Looks like 3 principal components are covering more than 98% of the eigen values. feels good when things work out automatically.

[41]:

T = U[...,:n_components] @ np.diag(S[...,:n_components])

[42]:

%matplotlib inline
fig = plt.figure(figsize=(10,10))

ax = plt.axes(projection='3d')

ax.scatter(T[...,0],T[...,1],T[...,2],c=y)

plt.show()


visible cluster of 1’s and 0’s with 3 principal components

lets try with mean centered matrix.

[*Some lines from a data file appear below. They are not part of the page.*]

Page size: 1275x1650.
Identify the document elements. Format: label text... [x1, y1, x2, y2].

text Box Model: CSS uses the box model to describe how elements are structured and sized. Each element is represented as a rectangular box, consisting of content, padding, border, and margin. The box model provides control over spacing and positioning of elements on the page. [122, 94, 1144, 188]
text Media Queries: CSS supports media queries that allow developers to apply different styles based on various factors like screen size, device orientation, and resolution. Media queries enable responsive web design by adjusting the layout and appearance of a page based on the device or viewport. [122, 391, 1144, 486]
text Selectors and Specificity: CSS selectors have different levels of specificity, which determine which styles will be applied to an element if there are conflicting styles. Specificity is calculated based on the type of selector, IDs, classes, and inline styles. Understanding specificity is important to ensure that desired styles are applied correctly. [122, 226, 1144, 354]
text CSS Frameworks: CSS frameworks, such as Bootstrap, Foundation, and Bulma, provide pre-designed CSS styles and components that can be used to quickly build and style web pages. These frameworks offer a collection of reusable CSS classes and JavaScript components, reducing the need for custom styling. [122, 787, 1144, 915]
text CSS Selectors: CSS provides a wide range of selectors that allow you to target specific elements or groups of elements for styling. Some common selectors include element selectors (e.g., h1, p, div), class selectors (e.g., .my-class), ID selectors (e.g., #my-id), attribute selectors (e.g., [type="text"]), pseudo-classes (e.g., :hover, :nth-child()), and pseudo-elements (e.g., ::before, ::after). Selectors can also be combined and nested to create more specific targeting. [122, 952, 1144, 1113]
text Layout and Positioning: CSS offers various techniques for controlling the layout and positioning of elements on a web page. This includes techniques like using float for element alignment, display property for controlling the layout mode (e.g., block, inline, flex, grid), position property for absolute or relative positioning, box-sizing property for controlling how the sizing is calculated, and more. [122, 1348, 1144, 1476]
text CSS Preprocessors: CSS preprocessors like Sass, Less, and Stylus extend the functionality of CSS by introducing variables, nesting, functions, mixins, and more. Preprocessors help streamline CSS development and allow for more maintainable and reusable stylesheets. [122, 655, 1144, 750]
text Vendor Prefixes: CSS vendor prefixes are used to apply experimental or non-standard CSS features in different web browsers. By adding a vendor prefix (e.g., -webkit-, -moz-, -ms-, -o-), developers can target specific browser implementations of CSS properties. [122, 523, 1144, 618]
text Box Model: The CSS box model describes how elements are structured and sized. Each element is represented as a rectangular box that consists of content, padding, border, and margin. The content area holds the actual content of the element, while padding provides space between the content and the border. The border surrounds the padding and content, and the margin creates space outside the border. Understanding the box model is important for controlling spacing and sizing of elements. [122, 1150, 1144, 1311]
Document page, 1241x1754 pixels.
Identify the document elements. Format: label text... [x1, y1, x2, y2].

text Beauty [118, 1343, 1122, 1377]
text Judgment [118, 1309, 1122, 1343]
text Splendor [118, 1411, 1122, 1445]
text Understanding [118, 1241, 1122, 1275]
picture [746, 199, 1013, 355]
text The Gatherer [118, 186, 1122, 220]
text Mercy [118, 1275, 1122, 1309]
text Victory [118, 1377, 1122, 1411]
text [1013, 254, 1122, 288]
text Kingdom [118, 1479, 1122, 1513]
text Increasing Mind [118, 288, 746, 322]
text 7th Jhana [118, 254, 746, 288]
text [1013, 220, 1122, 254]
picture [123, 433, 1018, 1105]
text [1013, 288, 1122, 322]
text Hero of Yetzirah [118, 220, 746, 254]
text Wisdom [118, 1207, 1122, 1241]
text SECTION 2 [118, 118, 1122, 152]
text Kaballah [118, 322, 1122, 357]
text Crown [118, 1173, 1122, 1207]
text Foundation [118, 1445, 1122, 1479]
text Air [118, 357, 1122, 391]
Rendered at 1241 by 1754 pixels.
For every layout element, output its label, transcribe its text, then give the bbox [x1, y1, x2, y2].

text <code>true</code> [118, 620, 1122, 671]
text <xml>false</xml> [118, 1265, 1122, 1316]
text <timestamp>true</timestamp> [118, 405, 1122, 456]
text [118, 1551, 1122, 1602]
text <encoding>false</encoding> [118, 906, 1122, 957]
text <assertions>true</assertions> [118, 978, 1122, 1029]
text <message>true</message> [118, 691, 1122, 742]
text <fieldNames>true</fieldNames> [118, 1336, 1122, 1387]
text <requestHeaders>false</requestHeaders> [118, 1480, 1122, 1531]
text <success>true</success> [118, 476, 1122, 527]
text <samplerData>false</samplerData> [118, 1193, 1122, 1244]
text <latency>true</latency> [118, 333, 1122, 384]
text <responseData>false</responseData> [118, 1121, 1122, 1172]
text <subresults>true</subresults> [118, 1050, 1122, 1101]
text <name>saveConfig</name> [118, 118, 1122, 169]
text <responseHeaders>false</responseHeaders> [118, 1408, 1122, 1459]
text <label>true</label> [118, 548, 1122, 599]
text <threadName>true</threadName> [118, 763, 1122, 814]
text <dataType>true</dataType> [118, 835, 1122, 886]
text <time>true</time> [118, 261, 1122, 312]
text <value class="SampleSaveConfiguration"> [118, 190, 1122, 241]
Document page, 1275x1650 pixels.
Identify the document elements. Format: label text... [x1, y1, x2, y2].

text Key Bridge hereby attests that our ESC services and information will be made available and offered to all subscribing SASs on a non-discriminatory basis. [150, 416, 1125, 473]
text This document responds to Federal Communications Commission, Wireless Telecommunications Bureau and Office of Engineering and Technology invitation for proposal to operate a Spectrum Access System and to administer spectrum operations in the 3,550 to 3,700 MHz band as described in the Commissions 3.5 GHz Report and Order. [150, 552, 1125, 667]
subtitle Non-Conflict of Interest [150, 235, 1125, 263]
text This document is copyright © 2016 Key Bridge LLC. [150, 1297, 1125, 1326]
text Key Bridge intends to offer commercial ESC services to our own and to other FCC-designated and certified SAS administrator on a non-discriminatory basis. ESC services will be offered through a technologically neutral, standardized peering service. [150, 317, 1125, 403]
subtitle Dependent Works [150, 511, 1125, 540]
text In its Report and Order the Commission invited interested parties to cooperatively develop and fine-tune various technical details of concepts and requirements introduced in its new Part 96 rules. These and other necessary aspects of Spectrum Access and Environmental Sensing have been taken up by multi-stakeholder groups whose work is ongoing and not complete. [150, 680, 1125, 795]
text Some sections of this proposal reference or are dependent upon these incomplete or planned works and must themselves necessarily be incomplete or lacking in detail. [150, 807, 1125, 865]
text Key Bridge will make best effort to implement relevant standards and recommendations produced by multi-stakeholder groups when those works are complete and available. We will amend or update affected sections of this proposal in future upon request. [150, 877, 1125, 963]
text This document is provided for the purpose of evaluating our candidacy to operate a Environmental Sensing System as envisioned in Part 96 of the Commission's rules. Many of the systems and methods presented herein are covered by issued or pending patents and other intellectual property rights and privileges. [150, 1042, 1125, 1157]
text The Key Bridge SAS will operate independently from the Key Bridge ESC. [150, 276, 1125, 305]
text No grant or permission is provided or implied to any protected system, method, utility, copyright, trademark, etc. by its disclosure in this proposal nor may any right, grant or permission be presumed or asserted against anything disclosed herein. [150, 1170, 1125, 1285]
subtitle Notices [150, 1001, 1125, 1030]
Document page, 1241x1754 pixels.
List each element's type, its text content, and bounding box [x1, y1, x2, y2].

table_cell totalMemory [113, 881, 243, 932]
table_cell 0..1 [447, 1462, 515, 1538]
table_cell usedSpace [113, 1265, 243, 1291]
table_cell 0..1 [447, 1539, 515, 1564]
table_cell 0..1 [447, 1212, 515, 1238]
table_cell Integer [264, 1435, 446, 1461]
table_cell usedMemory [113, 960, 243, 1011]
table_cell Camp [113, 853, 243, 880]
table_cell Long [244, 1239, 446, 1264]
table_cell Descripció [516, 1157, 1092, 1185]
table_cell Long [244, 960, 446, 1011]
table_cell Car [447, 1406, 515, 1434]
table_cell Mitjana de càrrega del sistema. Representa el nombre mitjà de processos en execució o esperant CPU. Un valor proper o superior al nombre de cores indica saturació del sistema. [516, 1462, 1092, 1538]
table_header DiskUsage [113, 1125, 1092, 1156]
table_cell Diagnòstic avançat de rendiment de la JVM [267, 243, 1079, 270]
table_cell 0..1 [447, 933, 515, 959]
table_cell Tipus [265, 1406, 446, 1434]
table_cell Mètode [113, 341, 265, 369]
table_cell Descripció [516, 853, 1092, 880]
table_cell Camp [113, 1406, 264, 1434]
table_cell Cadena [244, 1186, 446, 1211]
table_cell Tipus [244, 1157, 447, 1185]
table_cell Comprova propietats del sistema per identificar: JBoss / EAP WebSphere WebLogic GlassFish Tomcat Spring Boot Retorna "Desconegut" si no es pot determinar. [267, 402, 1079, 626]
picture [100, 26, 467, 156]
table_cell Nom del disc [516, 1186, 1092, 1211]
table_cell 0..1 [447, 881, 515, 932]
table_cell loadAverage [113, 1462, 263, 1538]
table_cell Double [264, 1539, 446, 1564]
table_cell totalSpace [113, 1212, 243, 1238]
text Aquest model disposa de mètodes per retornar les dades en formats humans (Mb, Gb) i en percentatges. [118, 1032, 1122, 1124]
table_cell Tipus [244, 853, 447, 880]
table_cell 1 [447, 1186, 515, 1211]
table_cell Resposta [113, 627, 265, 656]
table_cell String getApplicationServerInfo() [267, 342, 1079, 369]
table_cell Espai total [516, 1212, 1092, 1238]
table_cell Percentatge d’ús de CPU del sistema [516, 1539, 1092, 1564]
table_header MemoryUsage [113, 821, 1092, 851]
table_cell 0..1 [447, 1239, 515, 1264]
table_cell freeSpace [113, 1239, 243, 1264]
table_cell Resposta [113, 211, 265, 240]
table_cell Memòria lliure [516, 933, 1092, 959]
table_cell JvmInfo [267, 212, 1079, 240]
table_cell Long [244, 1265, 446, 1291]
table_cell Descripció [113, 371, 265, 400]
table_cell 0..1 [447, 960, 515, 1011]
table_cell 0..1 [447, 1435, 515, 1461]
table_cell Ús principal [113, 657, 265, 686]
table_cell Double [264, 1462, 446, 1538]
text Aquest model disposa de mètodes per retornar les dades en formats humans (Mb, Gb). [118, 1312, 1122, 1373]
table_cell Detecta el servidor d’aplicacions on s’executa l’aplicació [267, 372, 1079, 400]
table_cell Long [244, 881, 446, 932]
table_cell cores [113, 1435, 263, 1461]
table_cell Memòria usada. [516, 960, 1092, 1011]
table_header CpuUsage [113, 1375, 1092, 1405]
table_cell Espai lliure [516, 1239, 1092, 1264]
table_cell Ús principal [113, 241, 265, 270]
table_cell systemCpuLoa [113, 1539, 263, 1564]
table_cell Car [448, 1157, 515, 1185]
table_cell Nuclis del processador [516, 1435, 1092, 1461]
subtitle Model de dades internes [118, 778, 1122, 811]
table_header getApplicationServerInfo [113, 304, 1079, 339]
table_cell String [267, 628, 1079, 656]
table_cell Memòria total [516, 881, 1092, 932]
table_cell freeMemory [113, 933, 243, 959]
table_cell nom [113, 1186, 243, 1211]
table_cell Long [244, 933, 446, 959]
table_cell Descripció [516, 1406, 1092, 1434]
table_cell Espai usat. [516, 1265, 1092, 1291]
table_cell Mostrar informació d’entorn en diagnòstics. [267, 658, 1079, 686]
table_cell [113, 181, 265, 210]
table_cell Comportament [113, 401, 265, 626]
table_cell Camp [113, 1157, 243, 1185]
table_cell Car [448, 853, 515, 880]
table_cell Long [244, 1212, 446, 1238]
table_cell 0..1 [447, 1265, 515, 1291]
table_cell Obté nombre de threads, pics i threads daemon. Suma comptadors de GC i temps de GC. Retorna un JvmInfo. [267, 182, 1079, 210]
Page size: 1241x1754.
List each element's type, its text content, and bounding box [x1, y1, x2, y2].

Just checking if it gives any different results

[43]:

Xavg = X.mean(axis=0)

B = X - Xavg

[44]:

U, S, VT =np.linalg.svd(B/np.sqrt(X.shape[0]),full_matrices=False)
print(U.shape,S.shape,VT.shape)

(569, 30) (30,) (30, 30)

[45]:

T = U[...,:n_components] @ np.diag(S[...,:n_components])

[46]:

fig,ax = plt.subplots(1,2)

ax[0].axvline(n_components,c='k')
ax[0].plot(np.log(S))

ax[1].axvline(n_components,c='k')
ax[1].plot(np.cumsum(S)/S.sum())

plt.tight_layout()
plt.show()

[47]:

%matplotlib inline
fig = plt.figure(figsize=(10,10))
ax = plt.axes(projection='3d')

ax.scatter(T[...,0],T[...,1],T[...,2],c=y)

plt.show()


almost same. just the rotation is a little bit changed and data is scaled around center.